### Passage provided
Recent Developments in U.S. Accounting
In December 2004, the FASB Issued SFAS No. 123R, “Share Based Payments”, which addresses the issue of measuring compensation cost associated with Share Based Payment plans. This statement requires that all such plans, for public entities, be measured at fair value using an option pricing model whereas previously certain plans could be measured using either a fair value method or an intrinsic value method. The revision is intended to increase the consistency and comparability of financial results by only allowing one method of application. This revised standard is effective for the first interim or annual period beginning on or after June 15, 2005 for awards granted on or after the effective date. The Trust is evaluating the effect of this standard on its consolidated financial statements.
In June 2004, FASB issued an exposure draft of a proposed Statement, “Fair Value Measurements” to provide guidance on how to measure the fair value of financial and non-financial assets and liabilities when required by other authoritative accounting pronouncements. The proposed statement attempts to address concerns about the ability to develop reliable estimates of fair value and inconsistencies in fair value guidance provided by current U.S. GAAP, by creating a framework that clarifies the fair value objective and its application in GAAP. In addition, the proposal expands disclosures required about the use of fair value to remeasure assets and liabilities. The standard would be effective for financial statements issued for fiscal years beginning after June 15, 2005. The Trust is evaluating the effect of this standard on its consolidated financial statements.

Data excerpts
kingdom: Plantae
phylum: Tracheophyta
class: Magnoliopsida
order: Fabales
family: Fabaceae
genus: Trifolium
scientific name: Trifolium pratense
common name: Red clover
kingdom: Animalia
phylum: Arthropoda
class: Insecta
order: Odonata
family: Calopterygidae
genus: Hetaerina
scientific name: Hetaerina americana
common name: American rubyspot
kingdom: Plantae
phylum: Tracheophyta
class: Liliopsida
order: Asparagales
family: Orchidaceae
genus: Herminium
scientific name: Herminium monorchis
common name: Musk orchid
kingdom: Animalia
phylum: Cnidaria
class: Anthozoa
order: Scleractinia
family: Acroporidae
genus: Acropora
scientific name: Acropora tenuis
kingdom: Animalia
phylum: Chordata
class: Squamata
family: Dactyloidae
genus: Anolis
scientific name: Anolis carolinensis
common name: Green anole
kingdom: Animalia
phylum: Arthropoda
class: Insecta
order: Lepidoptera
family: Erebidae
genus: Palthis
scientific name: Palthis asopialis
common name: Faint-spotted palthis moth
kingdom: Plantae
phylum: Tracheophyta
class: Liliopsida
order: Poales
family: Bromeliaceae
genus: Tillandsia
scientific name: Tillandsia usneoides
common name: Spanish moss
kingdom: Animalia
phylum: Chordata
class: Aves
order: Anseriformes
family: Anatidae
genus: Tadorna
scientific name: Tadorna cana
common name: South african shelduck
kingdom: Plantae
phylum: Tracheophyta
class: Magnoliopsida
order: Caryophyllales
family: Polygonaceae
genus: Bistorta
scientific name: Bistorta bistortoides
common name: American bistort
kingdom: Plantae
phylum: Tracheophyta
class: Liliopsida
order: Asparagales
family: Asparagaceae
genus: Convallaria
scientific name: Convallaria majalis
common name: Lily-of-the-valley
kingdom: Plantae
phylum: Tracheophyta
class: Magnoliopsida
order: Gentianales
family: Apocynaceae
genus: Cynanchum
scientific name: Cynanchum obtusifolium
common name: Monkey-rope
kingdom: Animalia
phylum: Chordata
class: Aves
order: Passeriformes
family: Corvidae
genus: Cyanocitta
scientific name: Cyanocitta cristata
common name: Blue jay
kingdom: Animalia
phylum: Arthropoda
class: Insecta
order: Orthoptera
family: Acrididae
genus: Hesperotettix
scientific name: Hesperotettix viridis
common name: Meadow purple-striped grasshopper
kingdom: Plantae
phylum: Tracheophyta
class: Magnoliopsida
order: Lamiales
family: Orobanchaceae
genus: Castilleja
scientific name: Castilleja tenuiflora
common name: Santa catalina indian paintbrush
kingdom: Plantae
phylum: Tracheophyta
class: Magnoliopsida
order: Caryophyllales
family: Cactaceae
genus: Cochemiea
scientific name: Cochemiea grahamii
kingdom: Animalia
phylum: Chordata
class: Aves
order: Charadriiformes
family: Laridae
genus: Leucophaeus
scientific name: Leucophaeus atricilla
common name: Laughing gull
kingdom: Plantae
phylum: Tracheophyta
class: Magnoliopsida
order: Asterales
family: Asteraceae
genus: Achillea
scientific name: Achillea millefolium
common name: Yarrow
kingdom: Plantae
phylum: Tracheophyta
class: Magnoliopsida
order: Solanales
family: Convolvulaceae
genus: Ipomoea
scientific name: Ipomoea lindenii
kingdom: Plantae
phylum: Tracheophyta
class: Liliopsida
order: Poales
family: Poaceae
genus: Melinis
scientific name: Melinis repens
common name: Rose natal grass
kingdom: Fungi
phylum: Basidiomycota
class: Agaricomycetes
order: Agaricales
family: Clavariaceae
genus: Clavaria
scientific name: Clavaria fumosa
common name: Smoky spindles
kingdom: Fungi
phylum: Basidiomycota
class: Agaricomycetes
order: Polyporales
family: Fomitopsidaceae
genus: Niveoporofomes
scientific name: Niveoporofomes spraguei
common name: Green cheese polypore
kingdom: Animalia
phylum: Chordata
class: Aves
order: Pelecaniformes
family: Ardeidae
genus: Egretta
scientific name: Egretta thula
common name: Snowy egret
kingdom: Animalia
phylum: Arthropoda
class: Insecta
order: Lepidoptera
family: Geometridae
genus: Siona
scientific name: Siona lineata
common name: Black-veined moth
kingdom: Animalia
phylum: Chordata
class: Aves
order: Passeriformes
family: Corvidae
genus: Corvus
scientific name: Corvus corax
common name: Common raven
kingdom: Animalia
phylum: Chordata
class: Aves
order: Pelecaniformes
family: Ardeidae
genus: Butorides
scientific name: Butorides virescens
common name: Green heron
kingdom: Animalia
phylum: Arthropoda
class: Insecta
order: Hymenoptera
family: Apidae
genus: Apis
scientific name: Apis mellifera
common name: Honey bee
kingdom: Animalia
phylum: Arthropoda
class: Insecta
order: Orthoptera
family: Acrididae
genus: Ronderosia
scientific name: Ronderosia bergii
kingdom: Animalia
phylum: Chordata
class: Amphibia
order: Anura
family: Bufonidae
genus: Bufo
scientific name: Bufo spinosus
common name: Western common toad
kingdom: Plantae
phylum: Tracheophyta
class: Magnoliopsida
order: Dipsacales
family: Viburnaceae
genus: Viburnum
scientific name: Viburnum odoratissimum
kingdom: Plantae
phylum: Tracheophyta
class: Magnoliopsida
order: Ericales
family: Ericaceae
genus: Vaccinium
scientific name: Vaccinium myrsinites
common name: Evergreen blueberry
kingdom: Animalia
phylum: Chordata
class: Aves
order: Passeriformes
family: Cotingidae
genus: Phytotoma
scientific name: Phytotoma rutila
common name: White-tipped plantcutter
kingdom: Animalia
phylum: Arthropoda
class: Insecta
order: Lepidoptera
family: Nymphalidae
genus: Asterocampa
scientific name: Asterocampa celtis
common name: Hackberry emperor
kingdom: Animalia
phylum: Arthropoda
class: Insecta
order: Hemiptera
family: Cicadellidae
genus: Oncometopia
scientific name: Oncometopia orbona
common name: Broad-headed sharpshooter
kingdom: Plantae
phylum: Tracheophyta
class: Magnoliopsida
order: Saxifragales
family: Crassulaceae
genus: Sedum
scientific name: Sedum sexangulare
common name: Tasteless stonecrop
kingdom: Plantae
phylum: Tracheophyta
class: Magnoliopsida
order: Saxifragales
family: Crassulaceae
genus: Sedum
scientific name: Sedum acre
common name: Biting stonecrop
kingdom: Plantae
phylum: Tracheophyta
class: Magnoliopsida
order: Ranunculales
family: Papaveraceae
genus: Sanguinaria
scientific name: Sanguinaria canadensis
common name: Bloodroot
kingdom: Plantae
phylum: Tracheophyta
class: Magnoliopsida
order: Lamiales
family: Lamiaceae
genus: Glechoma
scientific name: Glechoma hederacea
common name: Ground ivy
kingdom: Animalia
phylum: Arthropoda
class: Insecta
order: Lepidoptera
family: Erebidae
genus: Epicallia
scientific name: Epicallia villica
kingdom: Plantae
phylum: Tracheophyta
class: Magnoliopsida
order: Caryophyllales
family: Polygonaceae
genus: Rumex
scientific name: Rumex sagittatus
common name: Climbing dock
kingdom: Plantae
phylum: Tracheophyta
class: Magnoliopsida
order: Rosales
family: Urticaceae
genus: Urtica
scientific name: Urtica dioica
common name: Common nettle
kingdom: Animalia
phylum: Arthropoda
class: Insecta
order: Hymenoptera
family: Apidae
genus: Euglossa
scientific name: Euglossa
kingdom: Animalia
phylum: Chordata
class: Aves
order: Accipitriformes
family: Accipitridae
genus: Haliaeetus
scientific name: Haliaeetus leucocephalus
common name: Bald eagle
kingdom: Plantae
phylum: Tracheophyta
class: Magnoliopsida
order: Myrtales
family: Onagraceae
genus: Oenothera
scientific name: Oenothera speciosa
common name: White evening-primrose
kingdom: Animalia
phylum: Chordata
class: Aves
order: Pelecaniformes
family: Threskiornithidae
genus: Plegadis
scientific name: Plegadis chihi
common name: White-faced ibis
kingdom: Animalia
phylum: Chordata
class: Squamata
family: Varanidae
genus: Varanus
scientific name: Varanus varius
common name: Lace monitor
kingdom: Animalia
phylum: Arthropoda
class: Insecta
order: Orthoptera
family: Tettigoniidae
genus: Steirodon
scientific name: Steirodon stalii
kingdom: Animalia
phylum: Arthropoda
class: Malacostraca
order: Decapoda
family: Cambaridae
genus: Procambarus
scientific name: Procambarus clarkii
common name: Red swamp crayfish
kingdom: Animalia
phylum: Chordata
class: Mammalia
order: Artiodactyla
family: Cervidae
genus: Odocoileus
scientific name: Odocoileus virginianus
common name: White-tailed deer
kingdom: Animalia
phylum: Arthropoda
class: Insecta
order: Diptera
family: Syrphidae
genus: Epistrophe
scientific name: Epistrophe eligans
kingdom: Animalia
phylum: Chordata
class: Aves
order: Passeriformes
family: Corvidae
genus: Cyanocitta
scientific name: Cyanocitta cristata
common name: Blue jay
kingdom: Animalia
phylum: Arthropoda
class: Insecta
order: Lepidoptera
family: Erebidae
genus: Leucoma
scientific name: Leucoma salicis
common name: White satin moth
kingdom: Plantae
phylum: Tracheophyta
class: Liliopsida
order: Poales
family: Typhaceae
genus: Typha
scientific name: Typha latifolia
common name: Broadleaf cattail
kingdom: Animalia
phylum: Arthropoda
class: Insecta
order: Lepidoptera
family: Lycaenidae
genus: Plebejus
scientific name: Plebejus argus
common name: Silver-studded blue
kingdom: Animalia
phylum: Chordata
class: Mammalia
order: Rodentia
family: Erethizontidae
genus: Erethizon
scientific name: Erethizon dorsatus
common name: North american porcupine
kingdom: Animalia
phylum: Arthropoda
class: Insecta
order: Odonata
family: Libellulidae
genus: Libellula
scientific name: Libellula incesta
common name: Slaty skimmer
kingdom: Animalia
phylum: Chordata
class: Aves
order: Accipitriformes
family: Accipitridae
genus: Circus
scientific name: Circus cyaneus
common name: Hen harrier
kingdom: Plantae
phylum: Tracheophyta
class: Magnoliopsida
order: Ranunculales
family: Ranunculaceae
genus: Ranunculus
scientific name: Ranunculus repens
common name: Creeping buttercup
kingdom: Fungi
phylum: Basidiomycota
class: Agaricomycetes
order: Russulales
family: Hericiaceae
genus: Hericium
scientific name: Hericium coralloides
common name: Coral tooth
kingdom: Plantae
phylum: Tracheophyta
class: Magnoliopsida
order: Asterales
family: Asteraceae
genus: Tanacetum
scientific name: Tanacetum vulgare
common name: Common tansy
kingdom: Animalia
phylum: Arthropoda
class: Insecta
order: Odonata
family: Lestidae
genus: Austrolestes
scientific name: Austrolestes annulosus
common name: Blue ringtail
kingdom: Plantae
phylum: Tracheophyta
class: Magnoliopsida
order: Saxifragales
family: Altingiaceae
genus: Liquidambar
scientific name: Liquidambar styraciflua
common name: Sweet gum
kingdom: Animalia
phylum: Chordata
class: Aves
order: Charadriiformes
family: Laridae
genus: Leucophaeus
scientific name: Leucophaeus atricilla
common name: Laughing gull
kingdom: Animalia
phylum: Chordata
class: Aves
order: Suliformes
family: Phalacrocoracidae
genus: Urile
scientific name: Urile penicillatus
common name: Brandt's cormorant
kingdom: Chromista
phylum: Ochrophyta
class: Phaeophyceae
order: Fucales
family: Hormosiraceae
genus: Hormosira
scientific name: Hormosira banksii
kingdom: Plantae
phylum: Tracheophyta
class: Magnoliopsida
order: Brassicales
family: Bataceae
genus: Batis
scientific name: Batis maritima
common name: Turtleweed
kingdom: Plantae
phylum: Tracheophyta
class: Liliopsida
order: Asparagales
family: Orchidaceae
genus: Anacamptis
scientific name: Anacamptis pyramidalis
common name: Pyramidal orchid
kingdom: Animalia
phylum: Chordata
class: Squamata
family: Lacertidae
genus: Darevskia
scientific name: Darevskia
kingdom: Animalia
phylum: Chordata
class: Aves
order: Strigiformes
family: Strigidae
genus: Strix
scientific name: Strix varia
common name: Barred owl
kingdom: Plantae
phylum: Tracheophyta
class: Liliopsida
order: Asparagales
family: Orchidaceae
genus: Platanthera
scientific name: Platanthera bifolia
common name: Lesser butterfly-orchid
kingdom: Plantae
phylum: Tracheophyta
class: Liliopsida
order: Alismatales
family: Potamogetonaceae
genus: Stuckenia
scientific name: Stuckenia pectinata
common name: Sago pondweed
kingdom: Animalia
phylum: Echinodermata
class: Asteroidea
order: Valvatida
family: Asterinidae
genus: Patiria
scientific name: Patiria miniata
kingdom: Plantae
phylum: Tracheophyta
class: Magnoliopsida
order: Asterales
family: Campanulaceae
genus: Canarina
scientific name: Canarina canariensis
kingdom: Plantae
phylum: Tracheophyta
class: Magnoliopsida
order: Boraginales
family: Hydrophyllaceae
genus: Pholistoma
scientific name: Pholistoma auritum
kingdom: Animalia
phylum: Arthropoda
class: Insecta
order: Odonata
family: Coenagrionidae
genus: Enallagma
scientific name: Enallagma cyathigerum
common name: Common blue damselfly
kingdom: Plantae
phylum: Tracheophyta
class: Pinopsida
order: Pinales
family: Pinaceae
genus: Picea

### Exercise set
**1)** List every distinct date that the accounting passage mentions.
**2)** In the records, reproduce the lines from the first one through the line containing "scientific name: Hetaerina americana", inclusive, with "phylum" swapped for "division" and nothing else changed.

### Solutions per task
**1)**
December 2004
June 15, 2005
June 2004

**2)**
kingdom: Plantae
division: Tracheophyta
class: Magnoliopsida
order: Fabales
family: Fabaceae
genus: Trifolium
scientific name: Trifolium pratense
common name: Red clover
kingdom: Animalia
division: Arthropoda
class: Insecta
order: Odonata
family: Calopterygidae
genus: Hetaerina
scientific name: Hetaerina americana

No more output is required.